It's hard to accurately distill a tune that is varied so greatly in performance into a concise lead sheet. I think the best way to go is to pick a recording of the song and transcribe that. The problem is that people who are used to another version will expect to hear those parts too. Personally, I like the original version linked to in my earlier post. But, that's not how it's most often played these days.
E writes:
the original sounds the best i have the tape and CD of HAYOM which has the original great recording of Nafsheinu and "Yamamai" (which i belive is the same version you linked to) the live Carlebach shul versions pale by comparison. Hayom was released in like 1996 and I have always said that by the time it took all those years for the songs to catch on it was so bastardized by the big orchestras that the original quality was gone - Neginah plays it regularly at simchas as the opener to the hora set.Yitz writes:
BTW, at HASC 17 Ari Boiangiu added some new harmony to the song.
Regarding the chazanut article you linked [via the Town Crier] from Ha'aretz: I found it interesting, but this part was objectionable to me:When Chazzan Malovany refers to the “original version”, he’s referring to the modes or scales traditionally used for Nusach. His criticism isn’t that Shlomo’s melodies didn’t fit the words, but that they didn’t fit into the traditional modes. Although I don’t have a problem with the use of Shlomo’s nusach, I do understand where he is coming from. Shlomo’s nusach changes the scales used for tefilah and I can understand why someone with a strong sense of tradition wouldn’t be accepting of that break with centuries of tradition.
"In the synagogue," continues Malovany. "You can't just sing the prayers any way you feel. Although the cantor has the license to improvise within the original form, and it is even desirable that he do so, today people do whatever they want. Tunes that have nothing to do with the prayers have found their way into the synagogue, partly due to [the late Rabbi] Shlomo Carlebach - who truly was a great melodist, but he composed tunes for the prayers that had nothing to do with the original version. There is therefore a very tough war between those who preserve the form of the prayers, and those who take it lightly, `doing it their way,' and I view myself as a leader in that struggle."
I DON'T UNDERSTAND THIS! What does he mean - "nothing to do with the original version"??? Reb Shlomo's melodies were very carefully set to the words that he used them for... Many of us have found it virtually amazing how well the tune fits - "like a glove" - to the words! And he wasn't "coming out of the blue" either. He based himself a long line of Chassidic tradition that he picked up in Modzitz, Bobov, and Lubavitch.
One wonders what "original version" was he referring to - his own???
The Lipa Schmeltzer and Rabbi Nosson Slifkin post also drew some responses with several bloggers linking to it (here's one) and some musicians expressing agreement in person.
I'd like to add one point.

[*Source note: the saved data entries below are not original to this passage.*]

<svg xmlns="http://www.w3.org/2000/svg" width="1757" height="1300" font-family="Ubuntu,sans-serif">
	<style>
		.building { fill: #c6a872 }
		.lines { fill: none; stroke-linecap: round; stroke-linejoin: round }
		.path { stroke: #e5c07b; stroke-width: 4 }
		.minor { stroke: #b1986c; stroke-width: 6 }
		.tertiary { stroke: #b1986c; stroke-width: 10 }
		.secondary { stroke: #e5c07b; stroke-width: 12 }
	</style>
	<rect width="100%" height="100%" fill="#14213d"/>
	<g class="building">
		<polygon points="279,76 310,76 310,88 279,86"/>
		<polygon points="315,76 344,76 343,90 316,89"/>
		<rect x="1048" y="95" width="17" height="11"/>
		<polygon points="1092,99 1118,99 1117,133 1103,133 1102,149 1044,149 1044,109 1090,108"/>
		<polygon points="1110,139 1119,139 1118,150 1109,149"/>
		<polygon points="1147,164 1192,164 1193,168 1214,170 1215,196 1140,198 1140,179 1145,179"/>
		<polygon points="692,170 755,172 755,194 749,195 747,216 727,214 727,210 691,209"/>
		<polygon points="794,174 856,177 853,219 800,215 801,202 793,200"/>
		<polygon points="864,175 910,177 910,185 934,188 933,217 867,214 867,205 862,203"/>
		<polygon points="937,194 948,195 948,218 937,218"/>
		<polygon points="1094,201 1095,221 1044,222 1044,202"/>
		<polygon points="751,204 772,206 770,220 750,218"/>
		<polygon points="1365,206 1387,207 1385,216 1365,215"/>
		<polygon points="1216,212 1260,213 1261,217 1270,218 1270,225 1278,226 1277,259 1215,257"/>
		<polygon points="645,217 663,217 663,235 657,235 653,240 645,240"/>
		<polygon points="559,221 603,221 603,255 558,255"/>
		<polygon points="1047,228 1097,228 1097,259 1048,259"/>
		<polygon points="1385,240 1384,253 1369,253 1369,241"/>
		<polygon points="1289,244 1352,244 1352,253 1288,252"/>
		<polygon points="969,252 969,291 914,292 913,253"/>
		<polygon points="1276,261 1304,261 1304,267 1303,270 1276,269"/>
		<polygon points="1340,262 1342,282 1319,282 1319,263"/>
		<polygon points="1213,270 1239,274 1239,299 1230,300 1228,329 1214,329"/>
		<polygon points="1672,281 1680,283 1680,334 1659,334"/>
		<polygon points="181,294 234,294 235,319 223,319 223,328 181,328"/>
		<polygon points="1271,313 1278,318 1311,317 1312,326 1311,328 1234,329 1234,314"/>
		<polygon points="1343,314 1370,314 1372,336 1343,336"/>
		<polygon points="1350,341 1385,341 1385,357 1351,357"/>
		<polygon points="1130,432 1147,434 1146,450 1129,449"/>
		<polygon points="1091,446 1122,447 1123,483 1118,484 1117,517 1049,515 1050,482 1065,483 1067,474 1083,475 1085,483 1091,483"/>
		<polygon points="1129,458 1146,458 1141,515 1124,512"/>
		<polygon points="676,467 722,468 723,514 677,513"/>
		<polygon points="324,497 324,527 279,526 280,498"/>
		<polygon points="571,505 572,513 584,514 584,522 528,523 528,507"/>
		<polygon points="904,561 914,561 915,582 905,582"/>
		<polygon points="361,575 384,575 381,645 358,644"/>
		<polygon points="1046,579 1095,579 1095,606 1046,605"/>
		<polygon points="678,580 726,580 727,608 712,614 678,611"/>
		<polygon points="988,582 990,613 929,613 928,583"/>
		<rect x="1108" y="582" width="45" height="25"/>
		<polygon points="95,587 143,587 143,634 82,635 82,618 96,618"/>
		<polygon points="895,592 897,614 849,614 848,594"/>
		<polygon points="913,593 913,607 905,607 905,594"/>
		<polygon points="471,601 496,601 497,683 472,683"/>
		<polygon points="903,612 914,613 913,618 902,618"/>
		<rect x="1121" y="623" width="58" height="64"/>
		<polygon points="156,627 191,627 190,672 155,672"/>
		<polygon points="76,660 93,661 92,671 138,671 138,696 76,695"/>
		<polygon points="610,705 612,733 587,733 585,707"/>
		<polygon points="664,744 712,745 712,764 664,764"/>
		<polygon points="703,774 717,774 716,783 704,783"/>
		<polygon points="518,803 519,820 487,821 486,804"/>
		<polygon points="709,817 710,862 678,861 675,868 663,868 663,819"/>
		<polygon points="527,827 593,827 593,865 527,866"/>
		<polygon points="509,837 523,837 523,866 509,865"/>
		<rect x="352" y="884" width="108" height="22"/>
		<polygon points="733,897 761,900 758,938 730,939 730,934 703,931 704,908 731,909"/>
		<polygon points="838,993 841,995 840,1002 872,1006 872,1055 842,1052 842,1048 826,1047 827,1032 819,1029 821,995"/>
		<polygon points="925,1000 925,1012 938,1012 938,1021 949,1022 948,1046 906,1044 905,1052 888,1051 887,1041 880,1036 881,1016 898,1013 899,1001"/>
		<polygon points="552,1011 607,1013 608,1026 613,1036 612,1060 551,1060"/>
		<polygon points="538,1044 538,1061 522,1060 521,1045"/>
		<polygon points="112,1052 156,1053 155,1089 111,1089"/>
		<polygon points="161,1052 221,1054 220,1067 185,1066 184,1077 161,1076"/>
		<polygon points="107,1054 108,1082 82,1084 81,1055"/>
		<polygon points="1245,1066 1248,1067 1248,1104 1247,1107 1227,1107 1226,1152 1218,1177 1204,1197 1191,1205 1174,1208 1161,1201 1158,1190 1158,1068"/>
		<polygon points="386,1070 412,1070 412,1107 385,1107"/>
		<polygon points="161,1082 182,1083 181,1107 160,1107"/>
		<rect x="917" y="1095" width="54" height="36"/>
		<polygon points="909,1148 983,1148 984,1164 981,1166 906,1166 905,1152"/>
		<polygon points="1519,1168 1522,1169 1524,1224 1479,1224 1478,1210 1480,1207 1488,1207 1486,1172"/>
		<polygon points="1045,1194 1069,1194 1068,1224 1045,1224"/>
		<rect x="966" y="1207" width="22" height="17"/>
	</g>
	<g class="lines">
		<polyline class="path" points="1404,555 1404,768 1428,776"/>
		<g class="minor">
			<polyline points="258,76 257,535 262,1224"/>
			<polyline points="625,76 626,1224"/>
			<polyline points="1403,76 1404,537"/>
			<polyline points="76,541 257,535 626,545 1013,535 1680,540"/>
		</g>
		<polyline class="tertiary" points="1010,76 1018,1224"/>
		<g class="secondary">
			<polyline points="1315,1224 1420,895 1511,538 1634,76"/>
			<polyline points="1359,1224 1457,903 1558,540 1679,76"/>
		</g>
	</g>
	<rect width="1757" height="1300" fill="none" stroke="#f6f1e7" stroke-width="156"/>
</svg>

Honest criticism should always give one pause for reflection. A truth seeker will accept it from wherever it comes. (My Zaide was fond of explaining the juxtaposition of two pesukim in the Yom for Shabbos: "... bakomim alaei mereim tishmana oznai" and "tzadik katamar yifrach". He'd explain that one who accepted criticism even when it came from his enemies, and didn't ignore it because of it's source, was more likely to improve and become a tzadik.) However, when people aren't honest about their criticisms, asserting X when they mean Y, then it is virtually impossible to expect that the one being criticized will draw anything meaningful out of it. V'hameivin yavin!
Yonah forwards this link and writes:
this is pretty freaky and also really funny - and he does it with such hargasha! y'hey y'hey like you never imagined - turn it up and pass it on!!!!"Max" forwards this link to an article about Yankee's organist Ed Alstrom. We mentioned Alstrom previously here.